[SOCIAL] - Une photo

2 minutes de lecture

Une Photo

Oh putain, il me va vraiment trop bien ce t-shirt!

M’extasiais-je en voyant ces tissus entourer mon corps de leur douceur lissée, et de ses couleurs ravivées

Il faut trop que je fasse une photo maintenant!

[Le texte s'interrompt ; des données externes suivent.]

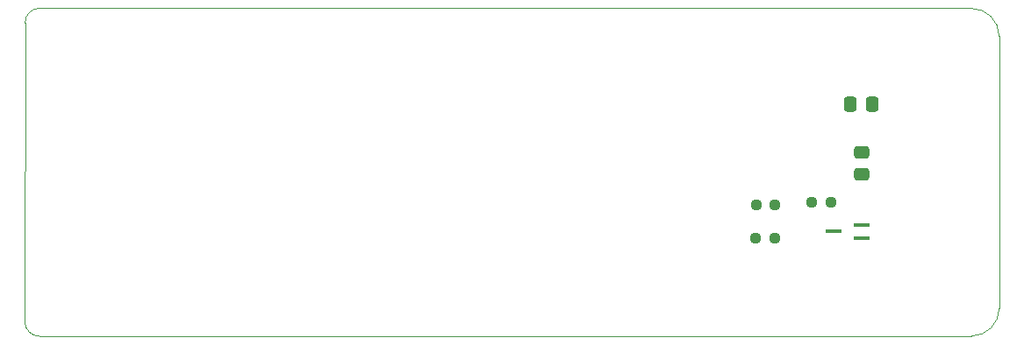
<source format=gbp>
%TF.GenerationSoftware,KiCad,Pcbnew,(6.0.2)*%
%TF.CreationDate,2022-05-28T13:28:15-07:00*%
%TF.ProjectId,TxBoard,5478426f-6172-4642-9e6b-696361645f70,4*%
%TF.SameCoordinates,Original*%
%TF.FileFunction,Paste,Bot*%
%TF.FilePolarity,Positive*%
%FSLAX46Y46*%
G04 Gerber Fmt 4.6, Leading zero omitted, Abs format (unit mm)*
G04 Created by KiCad (PCBNEW (6.0.2)) date 2022-05-28 13:28:15*
%MOMM*%
%LPD*%
G01*
G04 APERTURE LIST*
G04 Aperture macros list*
%AMRoundRect*
0 Rectangle with rounded corners*
0 $1 Rounding radius*
0 $2 $3 $4 $5 $6 $7 $8 $9 X,Y pos of 4 corners*
0 Add a 4 corners polygon primitive as box body*
4,1,4,$2,$3,$4,$5,$6,$7,$8,$9,$2,$3,0*
0 Add four circle primitives for the rounded corners*
1,1,$1+$1,$2,$3*
1,1,$1+$1,$4,$5*
1,1,$1+$1,$6,$7*
1,1,$1+$1,$8,$9*
0 Add four rect primitives between the rounded corners*
20,1,$1+$1,$2,$3,$4,$5,0*
20,1,$1+$1,$4,$5,$6,$7,0*
20,1,$1+$1,$6,$7,$8,$9,0*
20,1,$1+$1,$8,$9,$2,$3,0*%
G04 Aperture macros list end*
%TA.AperFunction,Profile*%
%ADD10C,0.100000*%
%TD*%
%ADD11RoundRect,0.250000X0.337500X0.475000X-0.337500X0.475000X-0.337500X-0.475000X0.337500X-0.475000X0*%
%ADD12RoundRect,0.250000X0.475000X-0.337500X0.475000X0.337500X-0.475000X0.337500X-0.475000X-0.337500X0*%
%ADD13RoundRect,0.237500X0.250000X0.237500X-0.250000X0.237500X-0.250000X-0.237500X0.250000X-0.237500X0*%
%ADD14RoundRect,0.237500X-0.250000X-0.237500X0.250000X-0.237500X0.250000X0.237500X-0.250000X0.237500X0*%
%ADD15R,1.500000X0.450000*%
G04 APERTURE END LIST*
D10*
X104389949Y-113010051D02*
X194300000Y-113000000D01*
X103000000Y-82700000D02*
X102989949Y-111610051D01*
X197000000Y-110300000D02*
X197000000Y-84000000D01*
X197000000Y-84000000D02*
G75*
G03*
X194300000Y-81300000I-2700001J-1D01*
G01*
X102989949Y-111610051D02*
G75*
G03*
X104389949Y-113010051I1400002J2D01*
G01*
X104400000Y-81300000D02*
G75*
G03*
X103000000Y-82700000I2J-1400002D01*
G01*
X194300000Y-81300000D02*
X104400000Y-81300000D01*
X194300000Y-113000000D02*
G75*
G03*
X197000000Y-110300000I-1J2700001D01*
G01*
D11*
%TO.C,C2*%
X182662500Y-90600000D03*
X184737500Y-90600000D03*
%TD*%
D12*
%TO.C,C1*%
X183700000Y-97337500D03*
X183700000Y-95262500D03*
%TD*%
D13*
%TO.C,R2*%
X175387000Y-100330000D03*
X173562000Y-100330000D03*
%TD*%
D14*
%TO.C,R1*%
X178919500Y-100076000D03*
X180744500Y-100076000D03*
%TD*%
D13*
%TO.C,R3*%
X175307000Y-103505000D03*
X173482000Y-103505000D03*
%TD*%
D15*
%TO.C,Q1*%
X183702000Y-102220000D03*
X183702000Y-103520000D03*
X181042000Y-102870000D03*
%TD*%
M02*

</source>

Cherchais-je sans relâche cette touche de perfection, assaisonnement de nuances et de textures à ma tenue, faisant de ces draps de pudeur, un mets à cuisiner

Mon téléphone…c’est bon, j’ai tout

Me dépêchais-je vers ce miroir, reflétant jusqu’au sauron électronique entre mes mains, seule échappatoire de cette plaque informatique entre mes doigts

Bon, une photo que je vais poster

Pris-je la pose, et une photo, étirant mon sourire à un point tel qu’on en entendrait presque mon extase de ces carrés colorés et informatisés, d’un moment arrêté

Et, une autre photo en souvenir

Caressais-je à nouveau ce rond d’un rouge si perçant qu’il en était ennemi de la lumière, si brillant qu’il en était concurrent de l’ampoule d’un blanc pur

Faut voir qui a commenté…

M’étonnais-je en voyant ces numéros monter, grimper, voler sur ce hall social des intéractions inarrêtables

On en pense quoi?

Ouvrais-je avec enthousiasme cette prison de notifications, cherchant avec attention ces détenus qui m’ont répondu

Ils disent quoi?

Observais-je ce nombre escalader, au risque de m’étonner, à une vitesse indécidée, si saccadée que je ne puis y compter

Leurs réponses?

Lisais-je avec envie retenue ces mots, ces envies répétées sur ma photo, ces…

Commentaires

Syfuu_47

Je préfèrerais sans ces conneries…

Raky_7: Rep à: Syfuu_47

Nn, elle est éclaté avec ou ss

LBG: Rep à: Raky_7

oe, J’confirme

Le verre, en un revers, fila, vola de ma main pour venir enlacer, dans sa vitesse inégalée, le mur renforcé

Pourquoi…

Les éclats, en un lourd fracas, s’envolèrent plus vite que ces notifications, plus vite même que le son de leur agonie

Pourquoi moi…

Vis-je, avec un sourire déchiré, le cadavre étalé de cette brique informatique, violée de haine et de méchanceté

Pourquoi dire ça?

Passais-je les doigts sur cette dépouille de verre et d’acier, laissant ses gouttes d'électricité enlacer les miennes, d’espoir désespéré

Pourquoi ma tenue? Pourquoi?

La caressais-je pour la peindre de ce bordeau d’envies, la déchirant d’un mouvement crié, agonisant, avant de laisser ces tissus se faire avaler dans un mélange d’un rouge délavé de gouttes mélangées

Pourquoi lire ces foutus commentaires?